Source data:
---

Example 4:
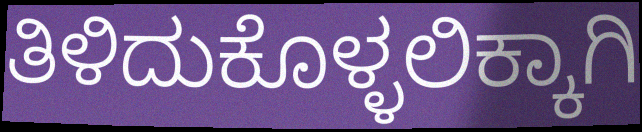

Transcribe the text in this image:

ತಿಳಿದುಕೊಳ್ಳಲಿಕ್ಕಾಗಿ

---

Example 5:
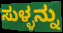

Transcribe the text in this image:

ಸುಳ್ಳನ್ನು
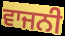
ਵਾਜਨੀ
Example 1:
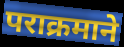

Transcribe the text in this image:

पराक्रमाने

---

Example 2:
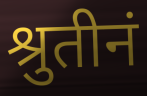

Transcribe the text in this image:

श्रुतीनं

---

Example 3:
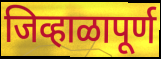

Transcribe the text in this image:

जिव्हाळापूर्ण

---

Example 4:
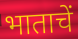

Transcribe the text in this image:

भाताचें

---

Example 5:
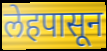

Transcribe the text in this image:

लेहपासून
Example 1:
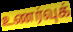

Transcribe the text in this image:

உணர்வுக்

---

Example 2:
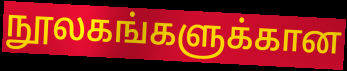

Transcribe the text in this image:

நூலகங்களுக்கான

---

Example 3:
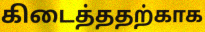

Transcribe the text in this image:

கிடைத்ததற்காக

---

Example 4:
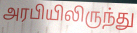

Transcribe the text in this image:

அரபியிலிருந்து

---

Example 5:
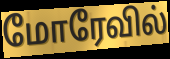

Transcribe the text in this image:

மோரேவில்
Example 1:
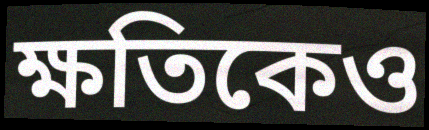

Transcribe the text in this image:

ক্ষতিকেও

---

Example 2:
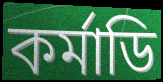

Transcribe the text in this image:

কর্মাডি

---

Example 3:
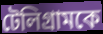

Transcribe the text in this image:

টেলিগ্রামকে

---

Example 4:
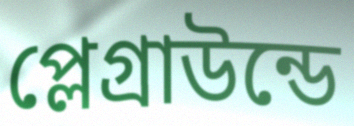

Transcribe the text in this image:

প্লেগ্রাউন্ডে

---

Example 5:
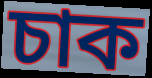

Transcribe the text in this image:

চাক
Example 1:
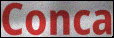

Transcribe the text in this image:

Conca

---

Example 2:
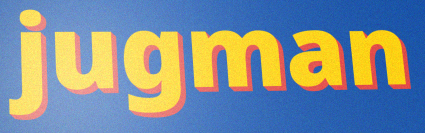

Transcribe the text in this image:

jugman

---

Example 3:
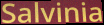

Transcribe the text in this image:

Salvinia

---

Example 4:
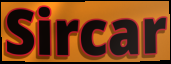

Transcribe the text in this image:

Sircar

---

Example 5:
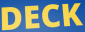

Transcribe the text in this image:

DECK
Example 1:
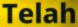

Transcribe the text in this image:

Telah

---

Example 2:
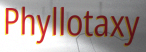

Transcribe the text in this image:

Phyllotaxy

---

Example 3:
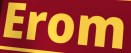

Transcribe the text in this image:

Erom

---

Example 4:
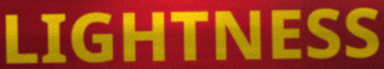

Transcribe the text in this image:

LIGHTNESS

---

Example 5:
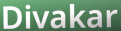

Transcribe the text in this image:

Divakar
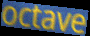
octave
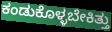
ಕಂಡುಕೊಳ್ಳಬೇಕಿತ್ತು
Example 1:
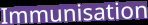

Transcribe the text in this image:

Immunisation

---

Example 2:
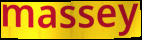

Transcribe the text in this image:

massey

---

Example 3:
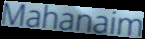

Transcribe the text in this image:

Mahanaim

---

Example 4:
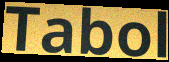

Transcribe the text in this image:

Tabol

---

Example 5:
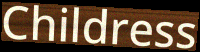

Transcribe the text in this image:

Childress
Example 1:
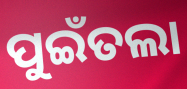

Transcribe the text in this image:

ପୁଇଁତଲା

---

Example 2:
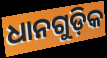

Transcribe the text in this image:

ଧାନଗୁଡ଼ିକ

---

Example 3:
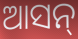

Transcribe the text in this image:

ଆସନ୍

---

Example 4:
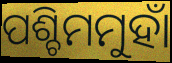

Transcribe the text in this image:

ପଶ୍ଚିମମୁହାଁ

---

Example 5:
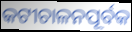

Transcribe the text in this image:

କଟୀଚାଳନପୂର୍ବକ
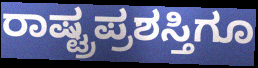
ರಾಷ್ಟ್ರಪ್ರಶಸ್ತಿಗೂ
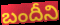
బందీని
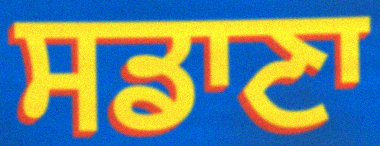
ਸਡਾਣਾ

Description of the task: Would you print all the entries again exactly, minus any pictures?

Written solution:
---

Example 4:

Transcribe the text in this image:

ತಿಳಿದುಕೊಳ್ಳಲಿಕ್ಕಾಗಿ

---

Example 5:

Transcribe the text in this image:

ಸುಳ್ಳನ್ನು
ਵਾਜਨੀ
Example 1:

Transcribe the text in this image:

पराक्रमाने

---

Example 2:

Transcribe the text in this image:

श्रुतीनं

---

Example 3:

Transcribe the text in this image:

जिव्हाळापूर्ण

---

Example 4:

Transcribe the text in this image:

भाताचें

---

Example 5:

Transcribe the text in this image:

लेहपासून
Example 1:

Transcribe the text in this image:

உணர்வுக்

---

Example 2:

Transcribe the text in this image:

நூலகங்களுக்கான

---

Example 3:

Transcribe the text in this image:

கிடைத்ததற்காக

---

Example 4:

Transcribe the text in this image:

அரபியிலிருந்து

---

Example 5:

Transcribe the text in this image:

மோரேவில்
Example 1:

Transcribe the text in this image:

ক্ষতিকেও

---

Example 2:

Transcribe the text in this image:

কর্মাডি

---

Example 3:

Transcribe the text in this image:

টেলিগ্রামকে

---

Example 4:

Transcribe the text in this image:

প্লেগ্রাউন্ডে

---

Example 5:

Transcribe the text in this image:

চাক
Example 1:

Transcribe the text in this image:

Conca

---

Example 2:

Transcribe the text in this image:

jugman

---

Example 3:

Transcribe the text in this image:

Salvinia

---

Example 4:

Transcribe the text in this image:

Sircar

---

Example 5:

Transcribe the text in this image:

DECK
Example 1:

Transcribe the text in this image:

Telah

---

Example 2:

Transcribe the text in this image:

Phyllotaxy

---

Example 3:

Transcribe the text in this image:

Erom

---

Example 4:

Transcribe the text in this image:

LIGHTNESS

---

Example 5:

Transcribe the text in this image:

Divakar
octave
ಕಂಡುಕೊಳ್ಳಬೇಕಿತ್ತು
Example 1:

Transcribe the text in this image:

Immunisation

---

Example 2:

Transcribe the text in this image:

massey

---

Example 3:

Transcribe the text in this image:

Mahanaim

---

Example 4:

Transcribe the text in this image:

Tabol

---

Example 5:

Transcribe the text in this image:

Childress
Example 1:

Transcribe the text in this image:

ପୁଇଁତଲା

---

Example 2:

Transcribe the text in this image:

ଧାନଗୁଡ଼ିକ

---

Example 3:

Transcribe the text in this image:

ଆସନ୍

---

Example 4:

Transcribe the text in this image:

ପଶ୍ଚିମମୁହାଁ

---

Example 5:

Transcribe the text in this image:

କଟୀଚାଳନପୂର୍ବକ
ರಾಷ್ಟ್ರಪ್ರಶಸ್ತಿಗೂ
బందీని
ਸਡਾਣਾ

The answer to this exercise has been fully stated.